### DATA TO PROCESS ###

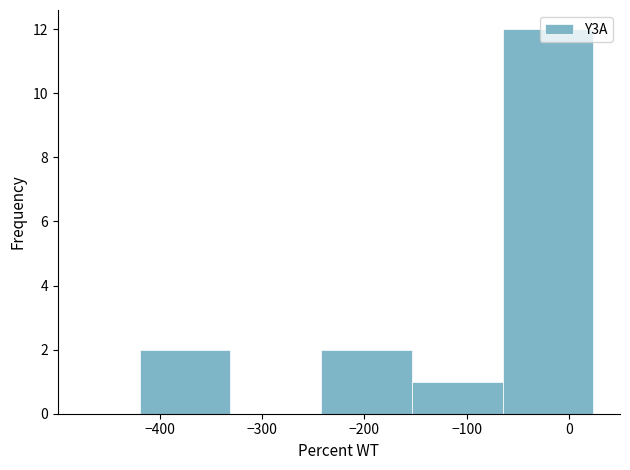

Reading left to right, transcribe this chart: for each bar, give the range it covers on the x-axis and its height. Neither the bar edges nor the heights are printed on the chart, so give them approximately, as read against the axes.

-420 to -330: 2
-330 to -240: 0
-240 to -150: 2
-150 to -60: 1
-60 to 20: 12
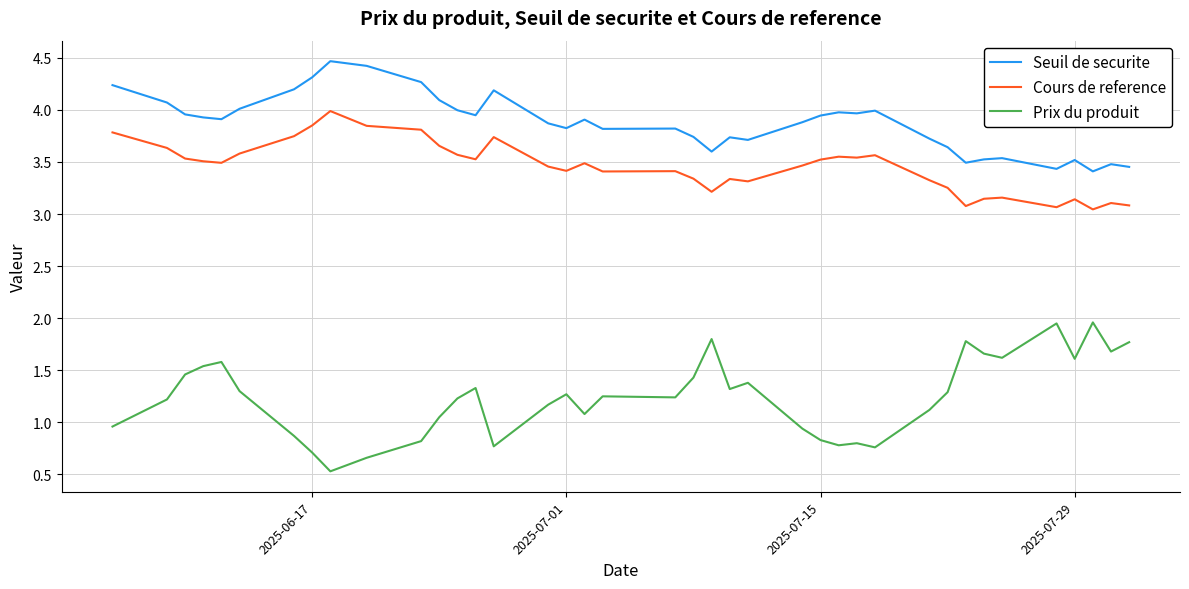

Which series has the largest total across all categories?

Seuil de securite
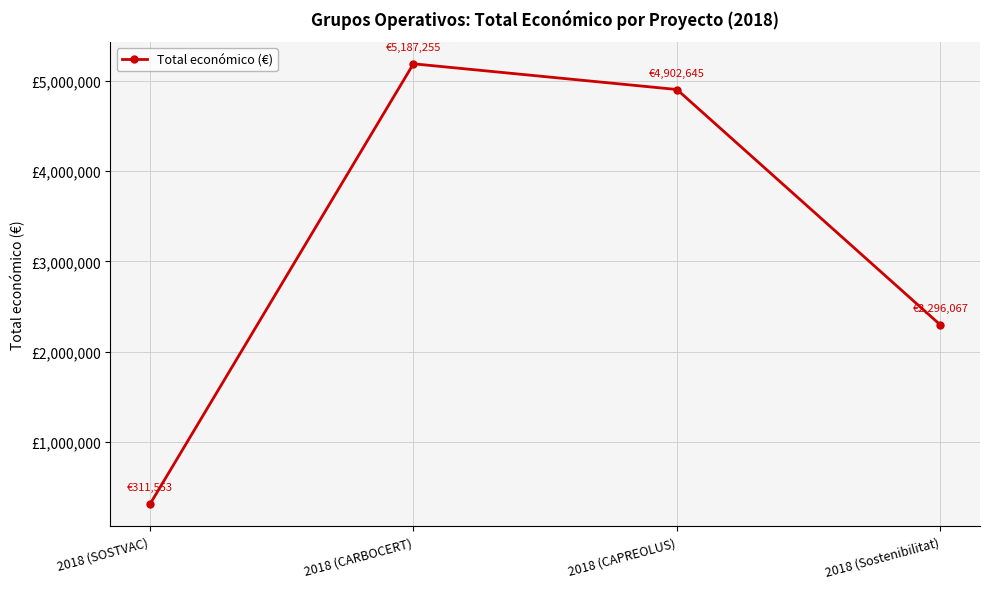

Is it true that the value at 2018 (SOSTVAC) is 311553?

True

###

Copy all the items above word for word, leaving out the pictures.

- **REPLY TO THE TASK**
Reading left to right, transcribe this chart: for each bar, give the range it covers on the x-axis and its height. Neither the bar edges nor the heights are printed on the chart, so give them approximately, as read against the axes.

-420 to -330: 2
-330 to -240: 0
-240 to -150: 2
-150 to -60: 1
-60 to 20: 12

Which series has the largest total across all categories?

Seuil de securite

Is it true that the value at 2018 (SOSTVAC) is 311553?

True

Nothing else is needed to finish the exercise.